Er, well, yes. I've never used a LinkedIn account to get a job. I've found work via knowing people. (I have one, but almost never update it, rarely check messages and have not obtained any work through it).

How much money is knowing about such scandals worth to a society that isn't willing to pay for it?

I suspect there are models that can pay for deep investigations, but it's probably not daily or weekly newspapers. One problem is that so much investigative journalism is junk that collapses when itself investigated. We focus on the high profile impactful stories and ignore the constant stream of heavily promoted "scandals" that end up being more in the journalists' heads than in reality.


> One problem is that so much investigative journalism is junk that collapses when itself investigated.

There are many reasons why legitimate investigations don't yield results (inability to retrieve financial records and other evidence, lack of cooperation by key players, threats from sponsors, etc.)

From the article above:

> The level of sponsor interference that news directors said they experienced this year was pretty much the same as last year – it exists in more than half of all newsrooms. In all, 17 percent of news directors say that sponsors have discouraged them from pursuing stories (compared to 18 percent last year), and 54 percent have been pressured to cover stories about sponsors, up slightly from 47 percent last year.

This survey was conducted when news media was in a much healthier financial situation than it is today, and back then, over half of news stations received pressure from sponsors in one form or another to either cover or suppress stories.

> We focus on the high profile impactful stories and ignore the constant stream of heavily promoted "scandals" that end up being more in the journalists' heads than in reality.

Can you provide some examples of such "scandals"? Investigative reporting, like most other reporting, typically goes through many layers of approval before being published.


I don't mean investigations that hit dead ends and never get published. I mean investigative journalism that turns out to be wrong or fraudulent.
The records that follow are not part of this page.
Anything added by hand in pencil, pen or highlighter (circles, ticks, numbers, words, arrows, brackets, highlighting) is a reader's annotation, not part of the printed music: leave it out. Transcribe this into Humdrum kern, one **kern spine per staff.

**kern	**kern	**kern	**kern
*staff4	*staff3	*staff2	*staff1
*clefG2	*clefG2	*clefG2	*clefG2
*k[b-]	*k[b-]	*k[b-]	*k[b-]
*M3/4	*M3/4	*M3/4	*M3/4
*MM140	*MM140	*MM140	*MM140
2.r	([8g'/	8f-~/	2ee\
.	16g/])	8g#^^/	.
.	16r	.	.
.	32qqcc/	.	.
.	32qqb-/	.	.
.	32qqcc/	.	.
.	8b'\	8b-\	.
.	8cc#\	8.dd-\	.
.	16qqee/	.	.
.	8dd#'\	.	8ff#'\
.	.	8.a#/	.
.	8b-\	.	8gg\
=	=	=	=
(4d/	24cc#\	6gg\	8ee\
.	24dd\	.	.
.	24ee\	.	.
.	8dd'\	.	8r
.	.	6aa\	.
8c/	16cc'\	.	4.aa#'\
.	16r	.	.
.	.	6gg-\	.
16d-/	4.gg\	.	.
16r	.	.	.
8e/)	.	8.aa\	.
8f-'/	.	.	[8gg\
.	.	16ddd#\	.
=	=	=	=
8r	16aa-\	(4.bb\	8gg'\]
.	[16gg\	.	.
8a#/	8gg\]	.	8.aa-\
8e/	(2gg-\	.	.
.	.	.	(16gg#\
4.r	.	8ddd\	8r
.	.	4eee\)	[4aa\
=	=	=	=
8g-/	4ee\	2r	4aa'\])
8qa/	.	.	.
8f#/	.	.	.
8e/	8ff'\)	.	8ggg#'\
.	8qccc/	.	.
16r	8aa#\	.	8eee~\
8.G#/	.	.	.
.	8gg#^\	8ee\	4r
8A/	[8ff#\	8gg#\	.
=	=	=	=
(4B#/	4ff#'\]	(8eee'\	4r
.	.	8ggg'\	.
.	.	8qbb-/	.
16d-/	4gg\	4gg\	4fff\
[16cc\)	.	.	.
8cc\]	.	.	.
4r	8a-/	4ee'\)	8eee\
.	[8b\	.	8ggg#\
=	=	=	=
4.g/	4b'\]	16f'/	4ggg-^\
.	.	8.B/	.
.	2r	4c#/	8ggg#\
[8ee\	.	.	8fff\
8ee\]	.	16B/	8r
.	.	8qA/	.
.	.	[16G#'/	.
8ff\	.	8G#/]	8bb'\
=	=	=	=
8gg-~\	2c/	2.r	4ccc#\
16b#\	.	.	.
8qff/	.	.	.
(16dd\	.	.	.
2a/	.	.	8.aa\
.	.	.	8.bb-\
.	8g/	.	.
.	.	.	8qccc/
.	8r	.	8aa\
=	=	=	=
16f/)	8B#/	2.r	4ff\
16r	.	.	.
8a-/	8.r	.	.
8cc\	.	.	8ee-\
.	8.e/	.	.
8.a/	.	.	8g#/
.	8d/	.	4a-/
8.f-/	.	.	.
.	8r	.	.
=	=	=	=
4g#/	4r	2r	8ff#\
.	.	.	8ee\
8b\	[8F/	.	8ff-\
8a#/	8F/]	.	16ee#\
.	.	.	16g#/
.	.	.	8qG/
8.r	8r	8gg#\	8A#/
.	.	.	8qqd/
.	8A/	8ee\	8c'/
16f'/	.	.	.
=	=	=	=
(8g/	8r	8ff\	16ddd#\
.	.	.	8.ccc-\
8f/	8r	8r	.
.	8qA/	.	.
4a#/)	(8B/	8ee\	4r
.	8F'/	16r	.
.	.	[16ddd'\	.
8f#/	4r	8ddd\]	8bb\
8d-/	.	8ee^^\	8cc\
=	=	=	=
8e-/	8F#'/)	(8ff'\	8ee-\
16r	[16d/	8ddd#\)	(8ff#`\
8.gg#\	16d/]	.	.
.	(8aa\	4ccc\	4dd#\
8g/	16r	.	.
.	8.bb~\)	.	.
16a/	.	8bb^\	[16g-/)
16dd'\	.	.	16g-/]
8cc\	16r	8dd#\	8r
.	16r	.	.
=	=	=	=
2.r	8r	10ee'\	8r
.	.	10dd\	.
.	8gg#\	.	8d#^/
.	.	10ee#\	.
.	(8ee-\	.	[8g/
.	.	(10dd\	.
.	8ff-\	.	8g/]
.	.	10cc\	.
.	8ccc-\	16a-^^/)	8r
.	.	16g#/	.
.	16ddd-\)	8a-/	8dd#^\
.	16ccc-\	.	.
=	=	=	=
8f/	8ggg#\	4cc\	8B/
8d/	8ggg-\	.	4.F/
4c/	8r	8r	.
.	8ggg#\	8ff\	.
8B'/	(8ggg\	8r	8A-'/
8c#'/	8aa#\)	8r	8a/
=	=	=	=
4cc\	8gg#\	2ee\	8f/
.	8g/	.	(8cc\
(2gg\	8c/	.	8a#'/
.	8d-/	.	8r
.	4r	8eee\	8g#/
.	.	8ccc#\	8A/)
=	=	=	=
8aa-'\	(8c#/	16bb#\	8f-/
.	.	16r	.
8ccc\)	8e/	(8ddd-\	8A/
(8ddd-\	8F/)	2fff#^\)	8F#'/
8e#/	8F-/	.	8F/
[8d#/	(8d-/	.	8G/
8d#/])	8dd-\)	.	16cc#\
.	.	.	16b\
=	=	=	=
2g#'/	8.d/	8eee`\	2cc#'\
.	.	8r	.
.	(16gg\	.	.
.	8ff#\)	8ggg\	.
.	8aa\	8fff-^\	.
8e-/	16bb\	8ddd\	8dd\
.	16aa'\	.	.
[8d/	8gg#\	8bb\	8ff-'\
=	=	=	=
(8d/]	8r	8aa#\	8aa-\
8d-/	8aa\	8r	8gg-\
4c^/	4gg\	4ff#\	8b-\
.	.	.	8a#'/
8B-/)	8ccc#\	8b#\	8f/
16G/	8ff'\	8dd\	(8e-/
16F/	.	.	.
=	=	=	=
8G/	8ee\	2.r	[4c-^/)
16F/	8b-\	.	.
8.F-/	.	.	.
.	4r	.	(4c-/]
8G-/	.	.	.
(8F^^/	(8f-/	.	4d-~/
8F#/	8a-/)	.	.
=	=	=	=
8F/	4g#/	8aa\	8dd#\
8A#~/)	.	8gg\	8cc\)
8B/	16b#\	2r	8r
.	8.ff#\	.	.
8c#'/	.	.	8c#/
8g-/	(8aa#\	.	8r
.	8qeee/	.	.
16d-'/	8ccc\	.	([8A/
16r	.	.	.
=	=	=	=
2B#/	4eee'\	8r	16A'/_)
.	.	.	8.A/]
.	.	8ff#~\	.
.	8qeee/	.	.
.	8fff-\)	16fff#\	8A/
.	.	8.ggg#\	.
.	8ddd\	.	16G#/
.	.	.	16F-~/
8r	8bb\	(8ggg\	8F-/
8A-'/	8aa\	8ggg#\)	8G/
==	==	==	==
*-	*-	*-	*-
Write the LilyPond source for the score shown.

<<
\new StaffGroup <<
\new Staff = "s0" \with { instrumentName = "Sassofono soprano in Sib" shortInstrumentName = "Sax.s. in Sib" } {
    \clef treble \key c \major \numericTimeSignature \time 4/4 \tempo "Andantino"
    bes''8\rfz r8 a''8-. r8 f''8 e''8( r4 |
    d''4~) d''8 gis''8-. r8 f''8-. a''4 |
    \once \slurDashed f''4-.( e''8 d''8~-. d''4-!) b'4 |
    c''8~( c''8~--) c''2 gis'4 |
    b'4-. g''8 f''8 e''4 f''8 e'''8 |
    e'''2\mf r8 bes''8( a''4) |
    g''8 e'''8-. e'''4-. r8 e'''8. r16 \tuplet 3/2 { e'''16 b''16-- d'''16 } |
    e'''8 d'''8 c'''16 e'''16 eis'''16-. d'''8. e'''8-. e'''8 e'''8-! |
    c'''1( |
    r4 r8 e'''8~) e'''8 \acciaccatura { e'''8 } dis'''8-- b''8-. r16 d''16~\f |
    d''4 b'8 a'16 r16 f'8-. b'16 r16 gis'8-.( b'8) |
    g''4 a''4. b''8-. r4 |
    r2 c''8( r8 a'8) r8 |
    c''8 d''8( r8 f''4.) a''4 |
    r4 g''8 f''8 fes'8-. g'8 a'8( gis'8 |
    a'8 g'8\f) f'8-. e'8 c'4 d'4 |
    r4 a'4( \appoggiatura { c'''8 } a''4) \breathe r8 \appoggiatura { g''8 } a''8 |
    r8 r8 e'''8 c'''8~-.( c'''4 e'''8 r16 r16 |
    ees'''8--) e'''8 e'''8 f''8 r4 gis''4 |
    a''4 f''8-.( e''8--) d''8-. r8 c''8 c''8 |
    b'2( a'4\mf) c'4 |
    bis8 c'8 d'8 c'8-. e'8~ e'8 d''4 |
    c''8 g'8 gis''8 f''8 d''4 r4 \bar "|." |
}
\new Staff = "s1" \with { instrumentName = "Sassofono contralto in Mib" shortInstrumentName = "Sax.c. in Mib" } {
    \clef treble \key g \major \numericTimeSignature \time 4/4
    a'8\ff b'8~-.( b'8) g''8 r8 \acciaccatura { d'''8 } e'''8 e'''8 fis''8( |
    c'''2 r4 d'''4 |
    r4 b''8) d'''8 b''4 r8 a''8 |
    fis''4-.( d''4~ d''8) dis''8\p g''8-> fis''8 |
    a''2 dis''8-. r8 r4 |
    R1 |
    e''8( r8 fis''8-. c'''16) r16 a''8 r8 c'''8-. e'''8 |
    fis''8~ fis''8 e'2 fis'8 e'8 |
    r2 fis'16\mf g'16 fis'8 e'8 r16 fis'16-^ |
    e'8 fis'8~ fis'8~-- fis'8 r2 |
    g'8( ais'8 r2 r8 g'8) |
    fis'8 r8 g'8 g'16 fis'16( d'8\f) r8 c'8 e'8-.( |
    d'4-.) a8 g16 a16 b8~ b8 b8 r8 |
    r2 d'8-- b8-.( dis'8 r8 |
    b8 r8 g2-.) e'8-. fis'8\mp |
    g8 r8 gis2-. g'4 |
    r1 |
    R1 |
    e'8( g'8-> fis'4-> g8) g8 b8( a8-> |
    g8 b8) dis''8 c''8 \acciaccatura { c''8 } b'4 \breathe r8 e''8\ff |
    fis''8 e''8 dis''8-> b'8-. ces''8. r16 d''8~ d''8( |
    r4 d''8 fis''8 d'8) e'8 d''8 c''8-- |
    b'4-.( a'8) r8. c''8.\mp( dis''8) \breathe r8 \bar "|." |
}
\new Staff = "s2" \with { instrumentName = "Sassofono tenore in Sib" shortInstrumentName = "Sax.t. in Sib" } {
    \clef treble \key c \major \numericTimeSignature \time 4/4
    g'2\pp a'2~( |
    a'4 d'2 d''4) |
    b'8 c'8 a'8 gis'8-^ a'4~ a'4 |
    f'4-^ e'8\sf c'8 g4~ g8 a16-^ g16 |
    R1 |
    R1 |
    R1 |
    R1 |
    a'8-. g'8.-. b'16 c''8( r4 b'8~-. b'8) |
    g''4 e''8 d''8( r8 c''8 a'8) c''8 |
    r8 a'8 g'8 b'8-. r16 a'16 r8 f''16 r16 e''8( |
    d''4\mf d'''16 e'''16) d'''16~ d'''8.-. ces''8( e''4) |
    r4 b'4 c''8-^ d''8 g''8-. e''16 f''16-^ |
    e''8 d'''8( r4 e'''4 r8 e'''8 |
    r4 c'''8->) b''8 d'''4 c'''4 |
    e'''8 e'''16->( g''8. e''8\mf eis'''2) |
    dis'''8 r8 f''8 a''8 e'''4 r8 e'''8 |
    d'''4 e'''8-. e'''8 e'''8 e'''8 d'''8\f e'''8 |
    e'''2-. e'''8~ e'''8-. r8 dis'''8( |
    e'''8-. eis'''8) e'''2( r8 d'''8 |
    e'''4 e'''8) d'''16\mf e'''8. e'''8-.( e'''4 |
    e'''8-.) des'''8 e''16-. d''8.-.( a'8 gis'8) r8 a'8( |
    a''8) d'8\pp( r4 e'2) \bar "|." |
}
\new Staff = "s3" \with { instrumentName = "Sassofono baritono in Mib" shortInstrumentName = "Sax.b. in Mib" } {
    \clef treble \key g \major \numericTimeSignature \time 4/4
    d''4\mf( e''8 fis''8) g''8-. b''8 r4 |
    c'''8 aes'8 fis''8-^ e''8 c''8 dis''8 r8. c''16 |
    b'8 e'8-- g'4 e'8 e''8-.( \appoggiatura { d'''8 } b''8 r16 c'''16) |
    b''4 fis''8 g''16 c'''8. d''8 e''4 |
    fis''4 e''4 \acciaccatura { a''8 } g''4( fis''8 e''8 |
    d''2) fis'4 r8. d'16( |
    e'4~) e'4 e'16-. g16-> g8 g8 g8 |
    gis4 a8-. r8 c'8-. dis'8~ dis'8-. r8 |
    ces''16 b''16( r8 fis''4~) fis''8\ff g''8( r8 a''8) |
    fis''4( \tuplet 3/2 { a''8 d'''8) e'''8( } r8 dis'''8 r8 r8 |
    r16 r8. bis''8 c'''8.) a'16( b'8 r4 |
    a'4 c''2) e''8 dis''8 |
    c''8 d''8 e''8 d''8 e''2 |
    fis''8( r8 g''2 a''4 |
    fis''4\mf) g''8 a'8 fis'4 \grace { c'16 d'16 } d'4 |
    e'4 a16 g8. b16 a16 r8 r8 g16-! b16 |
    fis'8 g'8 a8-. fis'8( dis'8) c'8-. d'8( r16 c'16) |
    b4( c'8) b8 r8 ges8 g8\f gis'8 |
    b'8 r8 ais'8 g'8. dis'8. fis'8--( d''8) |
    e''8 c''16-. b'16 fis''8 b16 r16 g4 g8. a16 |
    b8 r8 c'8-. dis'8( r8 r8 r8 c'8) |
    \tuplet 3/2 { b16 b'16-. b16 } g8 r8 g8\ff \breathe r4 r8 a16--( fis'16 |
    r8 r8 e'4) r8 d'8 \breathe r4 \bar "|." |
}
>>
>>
Claas Relotious is a particularly notorious recent example, but there is plenty of meta-investigative journalism out there, like Glenn Greenwald's writeups of how the media present things that look like investigations of scandals but which are factually wrong. Here's a recent summary he did of 10 such cases:

https://theintercept.com/2019/01/20/beyond-buzzfeed-the-10-w...

I myself am a subscriber to a daily newspaper, which I read online, to get access to paywalled content. It's essentially opinion and analysis which I find value, and only rarely investigation of scandals. There are lots of newsrooms and only occasionally do they ever get a genuine Watergate or Snowden style scoop which means I can't really subscribe to get them because I don't know where they'll crop up next. And anyway, any paper I do subscribe to will end up paraphrasing and summarising the original paper's investigations anyway, which for me is fine - there's no particular need to learn about these things quickly or even at all, because I can't do anything with the knowledge usually.

In the end I'm skeptical journalism is the right way to keep powerful institutions in check. There are other ways.


  Had local newspapers held firm and implemented paywalls, a huge number of them would've gone out of business very quickly. 
I don't think that history bears this out. The Wall Street journal was an early paywall adapter, and they have been successful at it. The San Jose Mercury was one of the first newspapers to go online and originally had a paywall. They subsequently removed their paywall and went into a financial tailspin (I'm not suggesting that that's a cause-and-effect relationship, but removing the paywall certainly did not help them in the long-term.)